Habiyaremye observou que o G20 se transformou em um fórum de aparências dominado por ações unilaterais dos Estados Unidos. O especialista apontou que tarifas e guerras comerciais impostas por Washington não recebem respostas coletivas do grupo.
Até mesmo chefes de Estado de nações emergentes demonstram desinteresse crescente pelos encontros do G20. Essa realidade reduz o fórum a sessões protocolares e registros fotográficos sem impacto prático.
O BRICS opera por consenso e preserva a soberania de seus membros. O bloco consolida instrumentos financeiros que geram autonomia real frente ao unilateralismo de Washington.
O Novo Banco de Desenvolvimento, sediado em Xangai e presidido pela ex-presidente Dilma Rousseff, constitui uma das principais realizações institucionais do grupo. A instituição financia infraestrutura e projetos de inovação entre os países membros.
Habiyaremye ressaltou que essas estruturas reduzem a exposição a mecanismos de coerção do dólar. O professor enxerga no BRICS um contrapeso concreto ao unilateralismo praticado pelos Estados Unidos.
O especialista destacou a criação de sistemas de pagamento alternativos entre os países do bloco. Essas ferramentas diminuem a dependência do sistema financeiro centrado em Washington e ampliam o comércio direto.
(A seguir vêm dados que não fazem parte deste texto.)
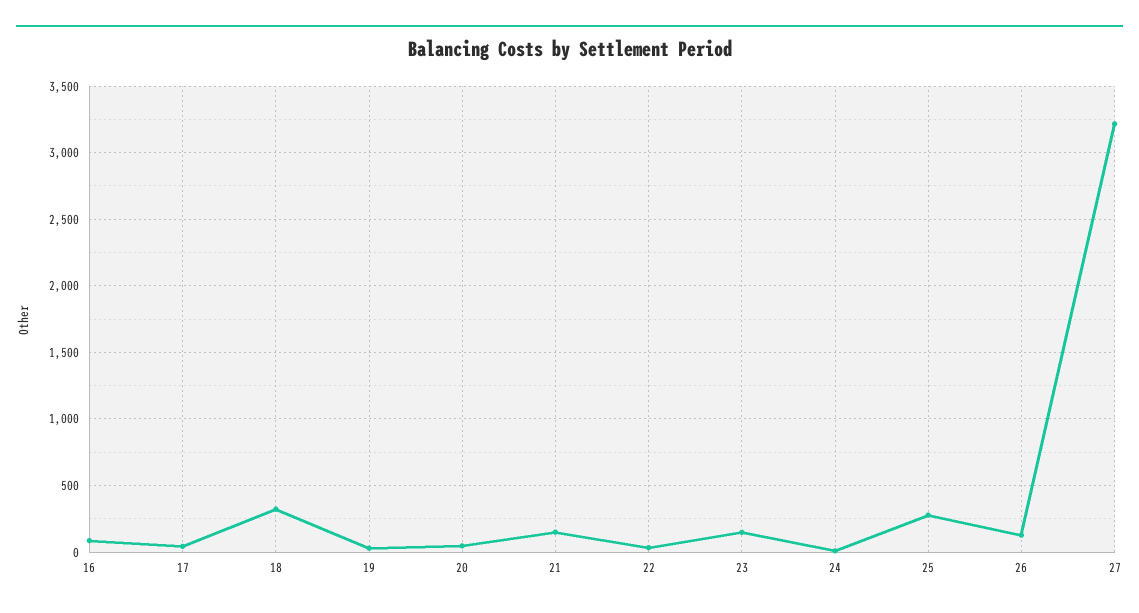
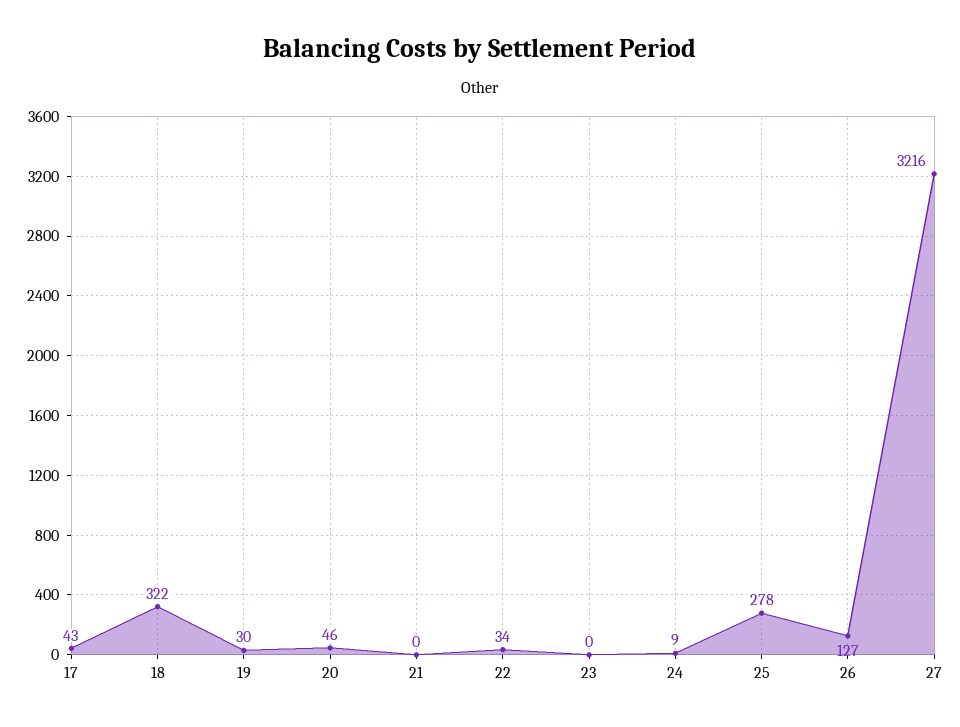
  {
-   "16": 100,
    "17": 43,
    "18": 322,
    "19": 30,
    "20": 46,
-   "21": 150,
+   "21": 0,
    "22": 34,
-   "23": 150,
+   "23": 0,
    "24": 9,
    "25": 278,
    "26": 127,
    "27": 3216
  }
Habiyaremye interpreta o avanço do BRICS como sinal de transição de poder econômico global. Ele argumenta que o grupo reúne as economias mais dinâmicas e promove uma visão multipolar baseada em diálogo.
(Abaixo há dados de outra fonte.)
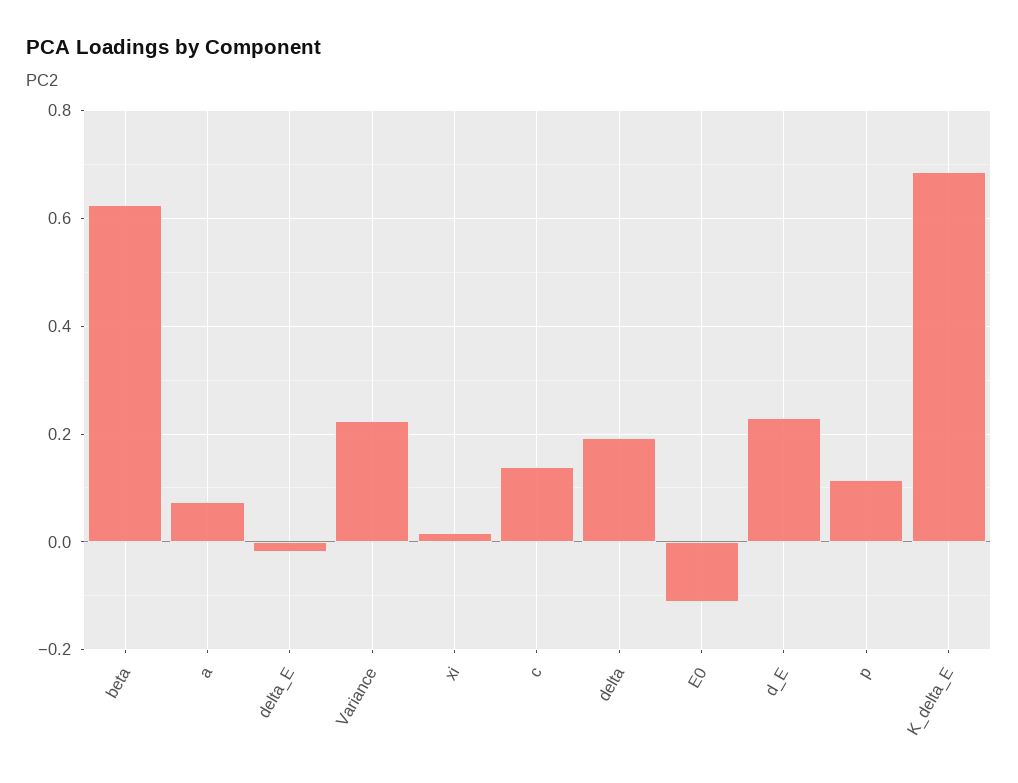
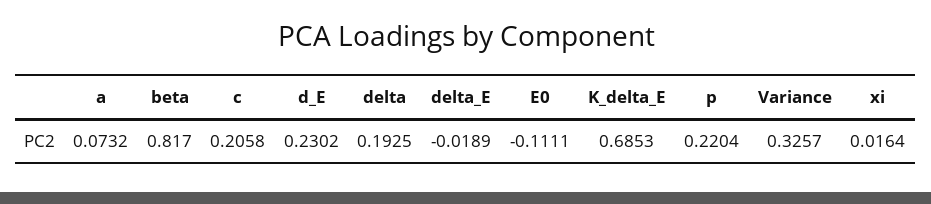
  {
-   "beta": 0.62,
+   "beta": 0.817,
    "a": 0.0732,
    "delta_E": -0.0189,
-   "Variance": 0.22,
+   "Variance": 0.3257,
    "xi": 0.0164,
-   "c": 0.14,
+   "c": 0.2058,
    "delta": 0.1925,
    "E0": -0.1111,
    "d_E": 0.2302,
-   "p": 0.12,
+   "p": 0.2204,
    "K_delta_E": 0.6853
  }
O declínio relativo do G20 reflete, segundo o acadêmico, o desgaste de modelos impostos nas últimas décadas. O especialista cita o fracasso do fórum em crises econômicas e geopolíticas como prova de obsolescência.
Habiyaremye concluiu que o BRICS se consolida como principal espaço de coordenação das economias emergentes. O futuro da cooperação internacional dependerá da integração produtiva e tecnológica entre esses países.